Vigil of Pentecost – May 27, 2023 

You are probably familiar with Rudyard Kipling’s well-known poem “If.” The poem was published about a hundred years ago as a tribute to the British ideals of self-control and poise under stress. The first stanza of the poem says, 

“If you can keep your head when all about you    
    Are losing theirs and blaming it on you,    
If you can trust yourself when all men doubt you, 
    But make allowance for their doubting too;    
If you can wait and not be tired by waiting, 
    Or being lied about, don’t deal in lies, 
Or being hated, don’t give way to hating, 
    And yet don’t look too good, nor talk too wise:”. 

The poem continues with numerous similar admonitions, and concludes with the statement that, if one can behave in these ways, one has reached mature adulthood.  (Rudyard Kipling, “If,” www.poetryfoundation.org, (cited from “A Choice of Kipling’s Verse, 1943). 

The poem represents accurately the ideals of British society during the period of the Empire.  Like all ideals, however, the virtuous behavior expressed in the poem is somewhat unrealistic.  Certainly, not all subjects of the Empire behaved consistently in that fashion.  Nonetheless, those remain laudable ideals. 

Today, we live in a society very different from Kipling’s.  I haven’t seen any sociological research that supports my observations, but based solely on anecdotal evidence, I would say that our values today are the inverse of those expressed by Kipling a century ago. 

If Kipling’s poem was to be re-written for our culture, it might go something like this: 

“If you can blame others  
    more often than they blame you,    
If you can trust no one but yourself, 
    and consider it to be citizenship good and true;    
If you can complain so vigorously 
    that you make yourself the center of attention, 
If you can hate freely and treat others with condescension, 
    then, sadly, you’re what passes for an adult today.”  

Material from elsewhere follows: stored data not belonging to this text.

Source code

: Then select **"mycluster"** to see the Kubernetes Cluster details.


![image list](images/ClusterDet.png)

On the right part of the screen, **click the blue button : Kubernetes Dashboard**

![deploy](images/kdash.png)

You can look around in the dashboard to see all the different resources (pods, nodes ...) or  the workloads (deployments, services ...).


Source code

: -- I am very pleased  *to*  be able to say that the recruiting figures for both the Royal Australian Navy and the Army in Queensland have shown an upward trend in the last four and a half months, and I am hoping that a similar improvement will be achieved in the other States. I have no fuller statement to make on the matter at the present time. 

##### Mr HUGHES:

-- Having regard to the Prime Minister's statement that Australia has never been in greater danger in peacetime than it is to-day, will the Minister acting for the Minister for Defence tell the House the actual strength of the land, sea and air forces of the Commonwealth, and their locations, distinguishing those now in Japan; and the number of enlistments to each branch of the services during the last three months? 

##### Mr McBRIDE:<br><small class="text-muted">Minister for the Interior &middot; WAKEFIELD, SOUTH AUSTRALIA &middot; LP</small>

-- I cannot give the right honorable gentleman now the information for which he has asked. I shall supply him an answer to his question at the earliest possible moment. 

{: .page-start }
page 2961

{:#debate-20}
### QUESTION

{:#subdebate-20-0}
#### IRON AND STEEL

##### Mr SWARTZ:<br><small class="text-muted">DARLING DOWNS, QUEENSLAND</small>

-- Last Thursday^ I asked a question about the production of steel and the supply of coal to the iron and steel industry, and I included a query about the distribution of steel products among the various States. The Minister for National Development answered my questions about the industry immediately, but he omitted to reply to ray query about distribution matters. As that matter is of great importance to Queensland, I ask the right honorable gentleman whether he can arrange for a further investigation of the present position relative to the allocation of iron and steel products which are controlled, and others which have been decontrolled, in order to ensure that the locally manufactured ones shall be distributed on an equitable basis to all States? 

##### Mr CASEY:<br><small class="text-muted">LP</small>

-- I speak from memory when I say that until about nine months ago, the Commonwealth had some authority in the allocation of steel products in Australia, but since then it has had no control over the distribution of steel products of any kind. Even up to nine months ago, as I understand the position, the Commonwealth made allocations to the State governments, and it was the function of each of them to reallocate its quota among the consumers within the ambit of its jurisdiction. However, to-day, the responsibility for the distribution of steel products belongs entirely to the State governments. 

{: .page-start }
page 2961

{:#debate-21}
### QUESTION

I hope I’m not being judgmental but, very often, I feel as if I live in a society of adults who choose to act like emotional infants.  This is not a healthy state of affairs for society or the individuals who comprise society.  It is, however, perfectly understandable.  Human nature, when left to its own counsel, tends to make poor moral choices.  Fortunately, our own counsel is not the only option available to us. 

The first reading at this Vigil Mass speaks about God’s Spirit as the source of prophecy; in this context, prophecy means proclaiming God’s goodness to the world.  The second reading says that the Spirit inspires prayer that is filled with hope and trust.  The Gospel reading looks forward to the gift of the Spirit who confers new life on the baptized.  These statements might sound as idealistic as Kipling’s poem, or like abstractions divorced from typical human experience, but the statements in the Scriptures about the Holy Spirit are neither utopian nor abstract.   

The many virtues the Scriptures say result from the Spirit’s indwelling are the perceptible consequences of trust in God.  The gift of the Spirit offers a redeeming alternative to the downward spiral of self-concern that is so popular today.  The Holy Spirit confers God’s Peace, not a magical state that eradicates all trouble and strife, but the Divinely inspired ability to deal constructively and faithfully with the normal, and even the extraordinary, burdens in life. 

On Pentecost, which we celebrate this weekend, the Apostles went out to preach about Jesus’ resurrection.  They were no band of panicked, angry whiners airing their grievances; they were a united community which preached and spread peace.  The witness of their words and actions attracted large numbers of people to the way of life Jesus taught.  Those enthusiastic converts were clear testimony to the strength and maturity of the faith of the Apostles.   

If Kipling’s poem was to be rewritten about those whose lives are guided by the Spirit, it might say,  

“If your speech is filled with God’s goodness    
    when others shout a scornful refrain,    
If you can be hopeful when those around you 
    give their sense of entitlement unfettered reign,    
If you can live always mindful of God’ company 
   while the majority whine and complain, 
Then, you are living the new life promised to the baptized, 
    and giving credible evidence that forgiveness is possible.” 

Quite obviously, I will win no prizes for my poetry writing.  Fortunately, attracting attention to oneself counts for little in the life of faith.  Attracting converts to the Gospel of Jesus, on the other hand, counts for everything in the lives of the baptized.  The Catholic Church has always understood itself as being founded on the faith of the Apostles.  Therefore, it is incumbent on the Church in every age to imitate the Apostles’ faith by being emissaries of God’s peace to all.